As cliché as it may sound, just be yourself! Your audience likes you for you and the knowledge you bring. Be a teacher and let people in on your thought process—they’ll be inspired and still hire you!
How does community fit into your design?
I’m big on community. My design community is very important. Making friendships, cultivating relationships and networking is all essential to personal and professional growth. Participating in panel discussions and showing up to industry events are important for growth as well.
What’s the hardest part about running your business?
The business part. The spreadsheets. As a creative, it’s easy to come up with designs and implement them, but the bookkeeping is the hardest.
And what’s your favorite part?
The beginning and the big reveal. Like, okay, here you go. Live in it. I’m done. It’s about how happy they are, how excited they are. But it’s also for me personally, when it’s a complete project, I’m always happiest. When I come up with the design plan and then at the end when it’s fully executed, it’s almost like I saw this in my head and now it’s a real, tangible thing. I guess you could say my favorite parts are the beginning and the end.
What advice would you give a designer starting out today?
Find a designer whose aesthetic you like and ask them questions.
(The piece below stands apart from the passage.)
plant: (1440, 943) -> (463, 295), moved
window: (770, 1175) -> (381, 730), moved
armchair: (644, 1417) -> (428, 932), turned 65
But also learn from everyone and everything.
What advice would you give your former self back when you started?
Always trust your gut when it comes to design and pricing.
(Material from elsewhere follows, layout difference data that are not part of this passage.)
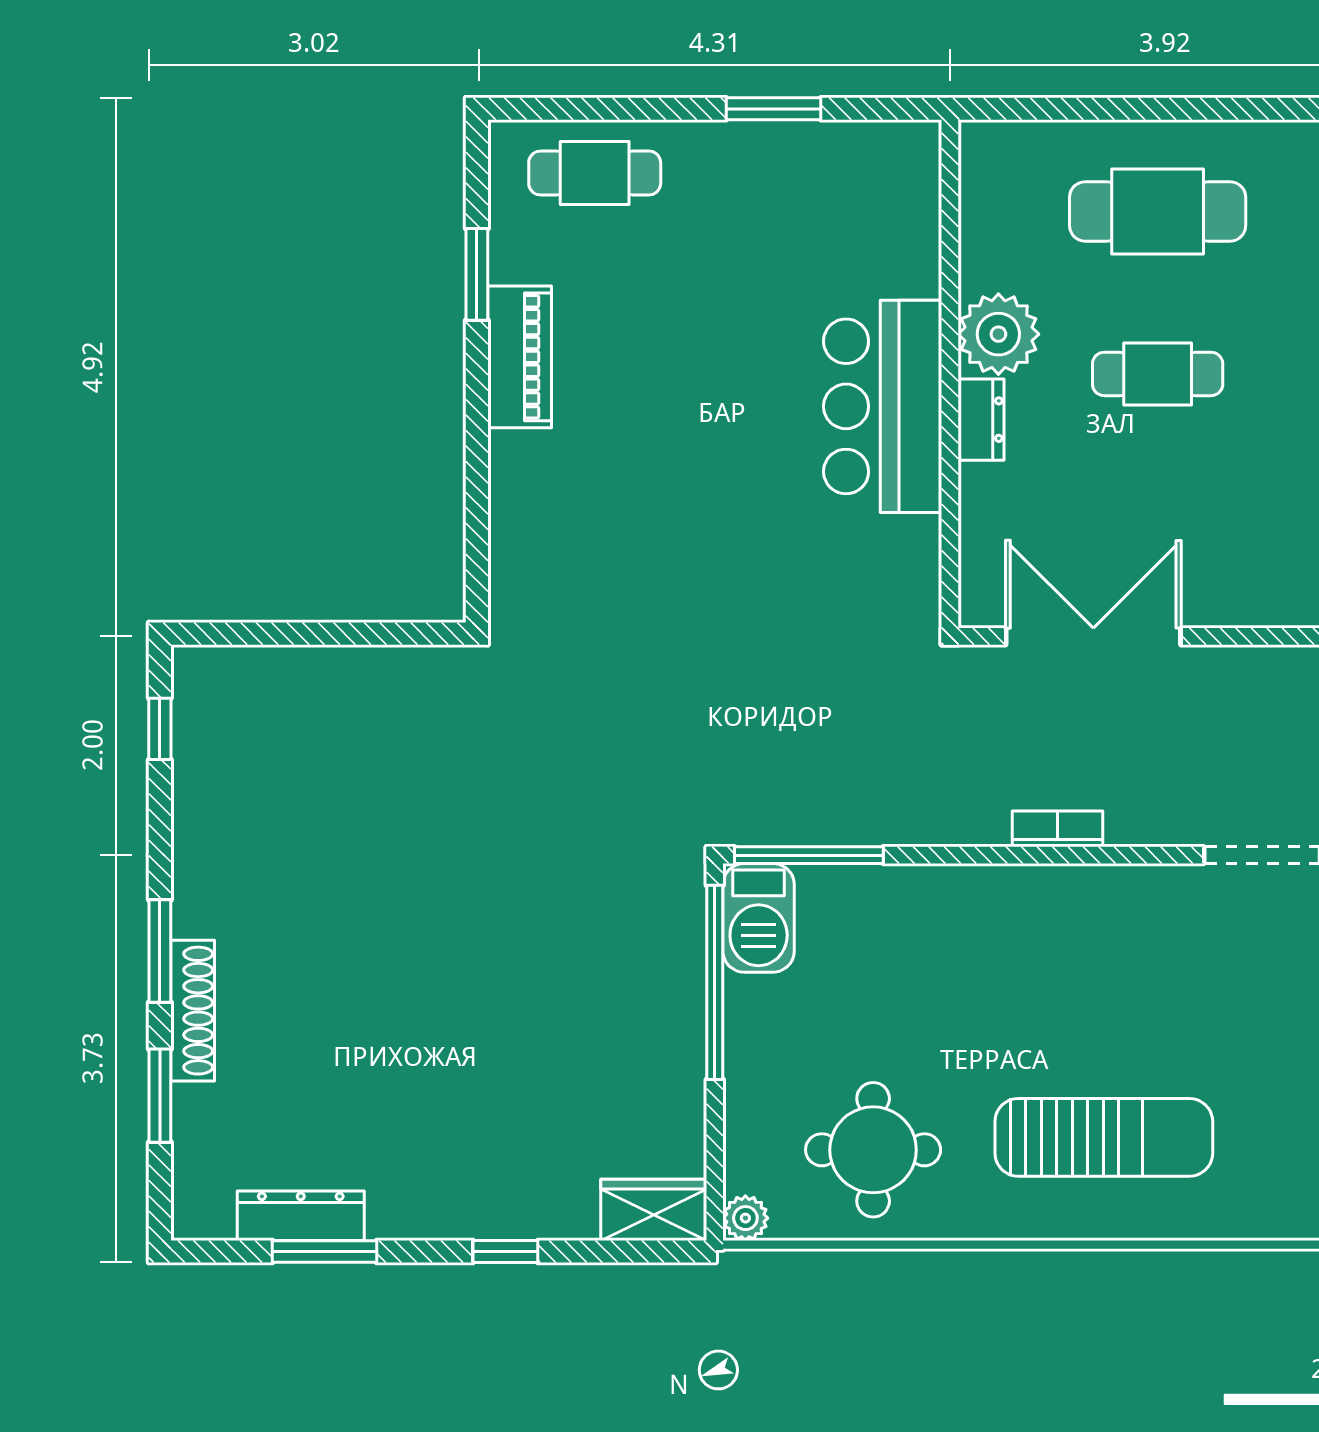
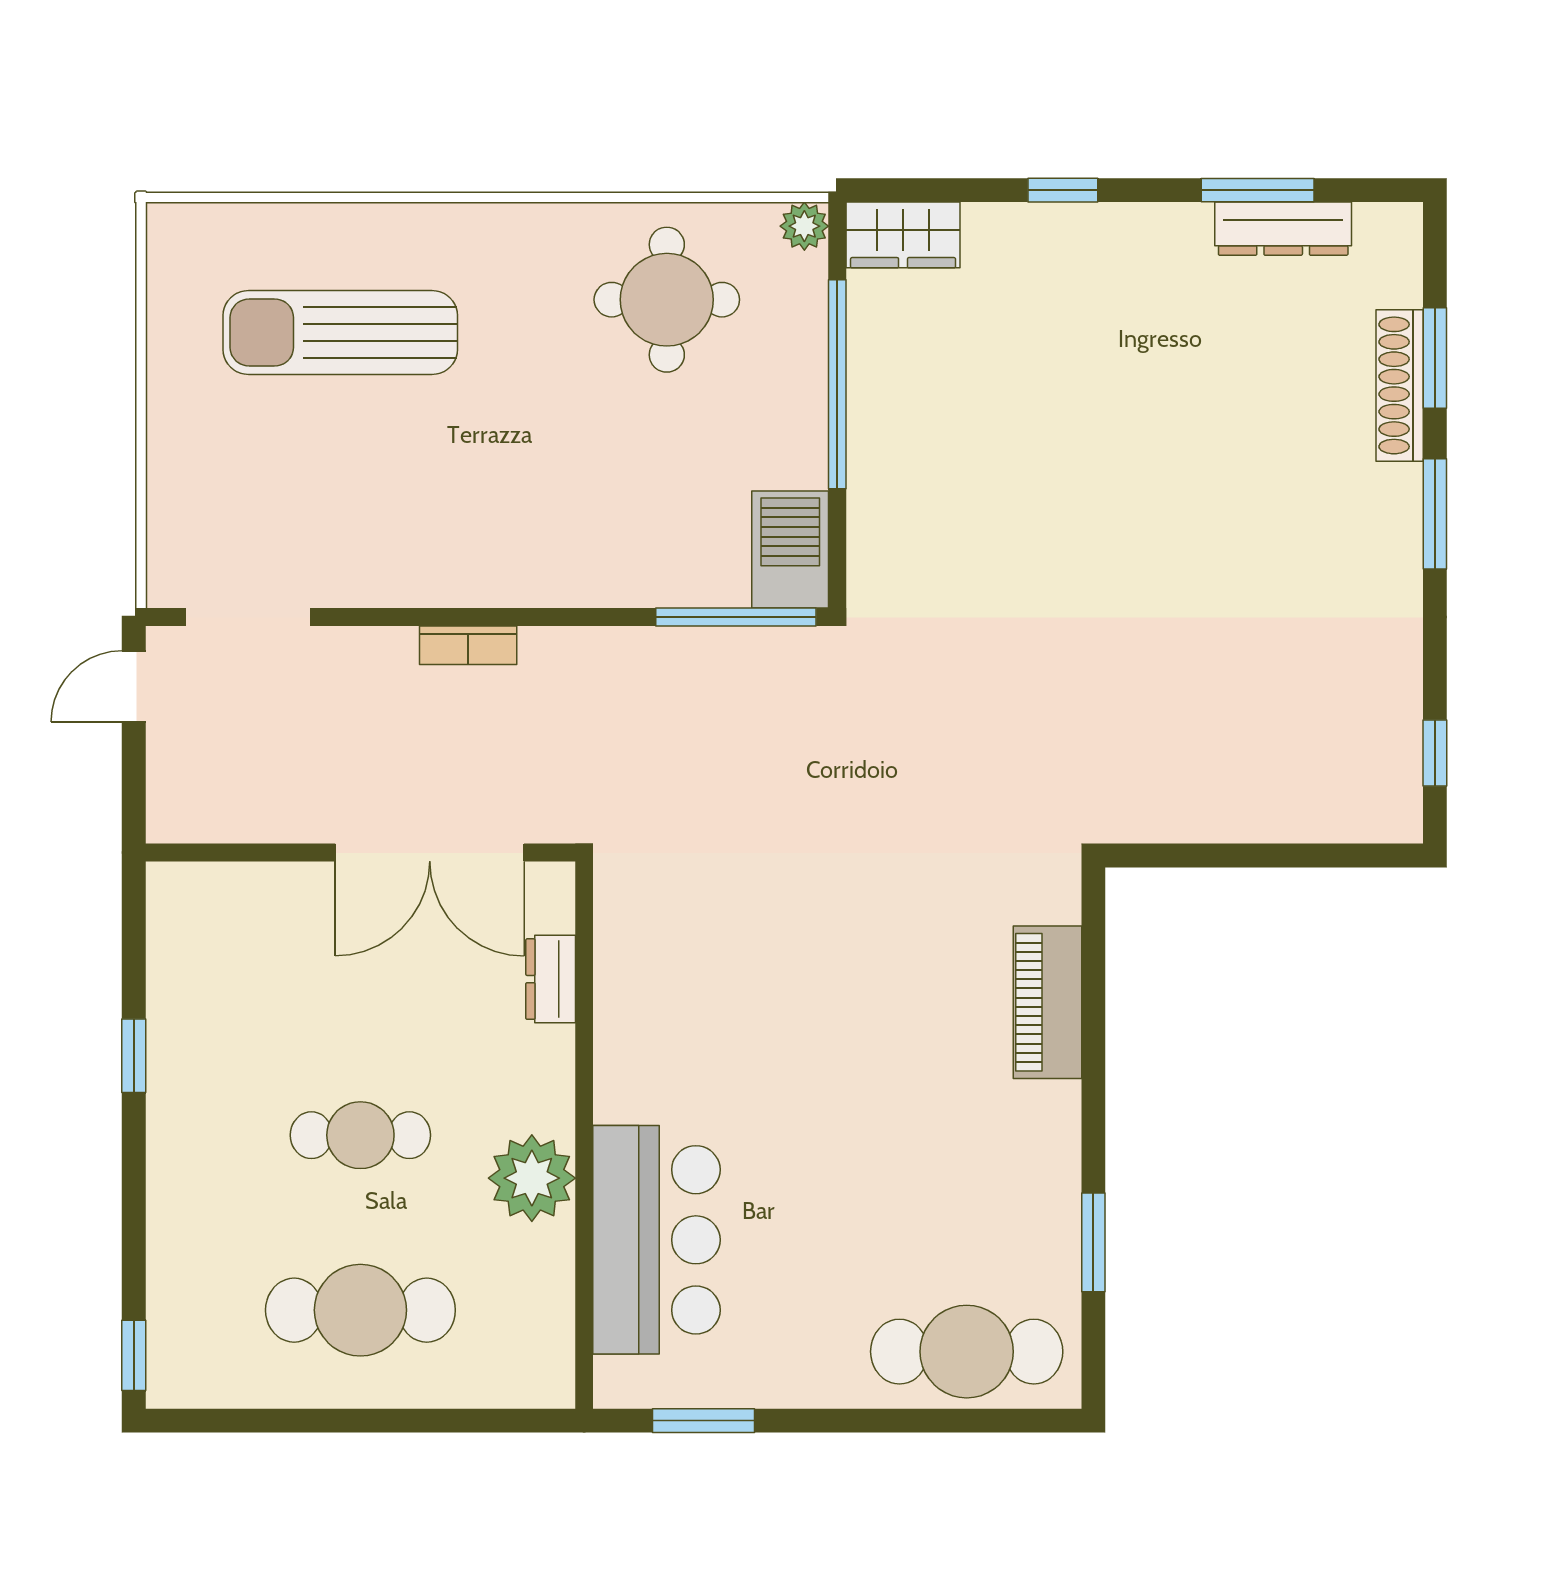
window: (773, 109) -> (704, 1421), moved
cafe table: (595, 173) -> (967, 1352), width x1.37, depth x1.35
piano: (520, 357) -> (1047, 1002), moved
bar counter: (883, 406) -> (657, 1240), moved
dresser: (981, 420) -> (551, 979), moved
window: (715, 982) -> (837, 384), moved
shoe rack: (193, 1011) -> (1400, 385), moved
sun lounger: (1104, 1137) -> (340, 332), moved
Would you say there’s anything that you leaned on or learned from when you were starting your design journey?
For me, there are a few designers that I was like oh, I really like what they do and I really kept my eye on them. Like my favorite designers, Kelly Wearstler, of course. And another interior designer, Michel Boyd. I would look at his stuff and just wow. His stuff. So I actually had the opportunity to pick his brain, talk to him a little bit and just get into his design process. And then I developed my own, you know? I really honed in on whose designs really resonated with me and then added in all the other things that I like.
Where do you see yourself in the next few years?
I would love a television show. Just like Trading Spaces inspired me to become a designer, hopefully me on television will inspire someone who looks like me to pursue their dreams. Representation is so important, and honestly, I don’t see anyone who looks like me on television in the home space right now, so why not me?
What makes hiring Alvin Wayne a unique experience?
I always show up as 100% authentically me. I think that allows a client to really let their guard down, and to let me in on how they live. And you’re building a relationship. So it’s like, sometimes you gain a friend out of it, and you gain a repeat customer. But at the end of the day, I think the experience is just me showing up as myself and offering you the best of me. Whatever that relationship looks like at the end of this process, you’re going to have a beautiful home. And we’re going to have a great relationship. You’re working with a friend. That’s how I go into it, and that alone is an experience.